NanoFlares-specially designed stem cells that have been
developed to detect blood-borne cancers. When the cells come in
 contact with cancerous cells, they emit light. (Credit: International
Institute for Nanotechnology at Northwestern University)
Metastasis is bad news for cancer patients. Scientists have now demonstrated a simple but powerful tool that can detect live cancer cells in the bloodstream, potentially long before the cells could settle somewhere in the body and form a dangerous tumor.
 
The NanoFlare technology is the first genetic-based approach that is able to detect live circulating tumor cells out of the complex matrix that is human blood. In a breast cancer study, the NanoFlares easily entered cells and lit up the cell if a biomarker target was present, even if only a trace amount. The NanoFlares are tiny spherical nucleic acids with gold nanoparticle cores outfitted with single-stranded DNA "flares".
 
The research team, in a paper published in the Proceedings of the National Academy of Sciences (PNAS), reports two key innovations:
 
- The ability to track tumor cells in the bloodstream based on genetic content located within the cell itself, as opposed to using proteins located on the cell's surface (current technology)
 
- The ability to collect the cells in live form, so they may be studied and used to inform researchers and clinicians as to how to treat a disease -- an important step toward personalized medicine
 
A NanoFlare is designed to recognize a specific genetic code snippet associated with a cancer.

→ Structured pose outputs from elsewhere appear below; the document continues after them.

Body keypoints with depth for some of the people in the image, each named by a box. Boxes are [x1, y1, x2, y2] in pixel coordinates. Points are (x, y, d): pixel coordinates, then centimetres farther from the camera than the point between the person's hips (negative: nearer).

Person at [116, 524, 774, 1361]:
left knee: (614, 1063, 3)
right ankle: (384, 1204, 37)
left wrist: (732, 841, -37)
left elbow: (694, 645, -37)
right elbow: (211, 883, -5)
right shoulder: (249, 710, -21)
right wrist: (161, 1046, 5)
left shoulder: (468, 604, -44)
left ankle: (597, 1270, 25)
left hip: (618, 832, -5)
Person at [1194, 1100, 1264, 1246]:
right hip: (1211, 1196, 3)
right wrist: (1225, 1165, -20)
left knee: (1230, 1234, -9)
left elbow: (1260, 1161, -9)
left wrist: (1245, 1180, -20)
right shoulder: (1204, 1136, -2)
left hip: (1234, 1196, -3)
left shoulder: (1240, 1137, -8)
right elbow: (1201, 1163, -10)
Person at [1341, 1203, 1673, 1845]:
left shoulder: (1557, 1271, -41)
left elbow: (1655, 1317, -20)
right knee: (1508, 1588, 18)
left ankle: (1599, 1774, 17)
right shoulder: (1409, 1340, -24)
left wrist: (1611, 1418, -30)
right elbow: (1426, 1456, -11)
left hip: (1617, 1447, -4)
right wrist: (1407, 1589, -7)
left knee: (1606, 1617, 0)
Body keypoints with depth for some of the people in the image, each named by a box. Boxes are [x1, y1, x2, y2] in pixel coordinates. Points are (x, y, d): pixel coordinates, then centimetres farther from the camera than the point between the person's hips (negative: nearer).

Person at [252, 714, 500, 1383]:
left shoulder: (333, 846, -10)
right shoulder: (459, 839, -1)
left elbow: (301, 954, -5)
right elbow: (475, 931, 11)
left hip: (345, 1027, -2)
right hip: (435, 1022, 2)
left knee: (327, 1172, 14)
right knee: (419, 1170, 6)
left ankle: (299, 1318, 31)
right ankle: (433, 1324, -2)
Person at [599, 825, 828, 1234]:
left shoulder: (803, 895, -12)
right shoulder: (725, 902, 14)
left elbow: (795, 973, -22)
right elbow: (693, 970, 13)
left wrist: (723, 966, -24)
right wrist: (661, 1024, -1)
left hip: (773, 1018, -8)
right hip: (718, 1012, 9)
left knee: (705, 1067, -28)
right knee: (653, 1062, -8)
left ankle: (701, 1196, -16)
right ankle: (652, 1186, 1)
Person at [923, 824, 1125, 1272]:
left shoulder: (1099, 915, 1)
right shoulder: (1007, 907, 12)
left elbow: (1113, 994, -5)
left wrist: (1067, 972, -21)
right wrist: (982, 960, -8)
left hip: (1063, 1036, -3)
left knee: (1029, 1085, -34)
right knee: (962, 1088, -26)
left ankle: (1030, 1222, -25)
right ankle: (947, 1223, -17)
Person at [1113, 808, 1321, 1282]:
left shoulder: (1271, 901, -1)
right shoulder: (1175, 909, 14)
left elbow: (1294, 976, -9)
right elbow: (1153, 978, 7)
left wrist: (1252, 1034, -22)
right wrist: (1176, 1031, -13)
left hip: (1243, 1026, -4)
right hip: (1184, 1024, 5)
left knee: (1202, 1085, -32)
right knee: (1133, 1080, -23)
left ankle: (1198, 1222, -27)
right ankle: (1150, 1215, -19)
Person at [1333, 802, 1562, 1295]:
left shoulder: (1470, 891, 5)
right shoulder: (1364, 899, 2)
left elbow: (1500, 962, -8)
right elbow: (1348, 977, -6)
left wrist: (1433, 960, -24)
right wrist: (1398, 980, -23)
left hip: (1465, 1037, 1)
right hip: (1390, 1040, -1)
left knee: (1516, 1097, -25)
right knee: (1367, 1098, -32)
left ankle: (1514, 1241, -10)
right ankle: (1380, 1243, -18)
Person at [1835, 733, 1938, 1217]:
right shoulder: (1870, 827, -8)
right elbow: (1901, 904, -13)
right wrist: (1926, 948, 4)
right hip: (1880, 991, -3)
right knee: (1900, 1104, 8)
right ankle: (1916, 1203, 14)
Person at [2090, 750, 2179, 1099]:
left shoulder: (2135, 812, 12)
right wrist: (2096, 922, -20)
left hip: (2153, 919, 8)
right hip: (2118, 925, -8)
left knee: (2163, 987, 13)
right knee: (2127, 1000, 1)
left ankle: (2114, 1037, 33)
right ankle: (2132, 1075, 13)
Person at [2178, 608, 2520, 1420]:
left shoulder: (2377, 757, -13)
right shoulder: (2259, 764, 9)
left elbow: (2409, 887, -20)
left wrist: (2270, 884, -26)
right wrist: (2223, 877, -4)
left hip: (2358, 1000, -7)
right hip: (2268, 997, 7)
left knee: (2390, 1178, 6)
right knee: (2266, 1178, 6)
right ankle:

The core nanoparticle, only 13 nanometers in diameter, enters cells, and the NanoFlare seeks its target. If the genetic target is present in the cell, the NanoFlare binds to it and the reporter "flare" is released to produce a fluorescent signal. The researchers then can isolate those cells.
 
Once they identified the cancer cells, the researchers were able to separate them from normal cells. This ability to isolate, culture and grow the cancer cells will allow researchers to zero in on the cancer cells that matter to the health of the patient. Most circulating tumor cells may not metastasize, and analysis of the cancer cells could identify those that will.
 
In the study, the genetic targets were messenger RNA (mRNA) that code for certain proteins known to be biomarkers for aggressive breast cancer cells.
 
The research team first used the blood of healthy individuals, spiking some of the blood with living breast cancer cells to see if the NanoFlares could detect them. (Unspiked blood was used as a control.)
 
The research team tested four different NanoFlares, each with a different genetic target relevant to breast cancer metastasis. The technology successfully detected the cancer cells with less than 1 percent incidence of false-negative results.
 
Currently, in another study, the researchers are focused on detecting circulating tumor cells in the blood of patients with a diagnosis of breast cancer.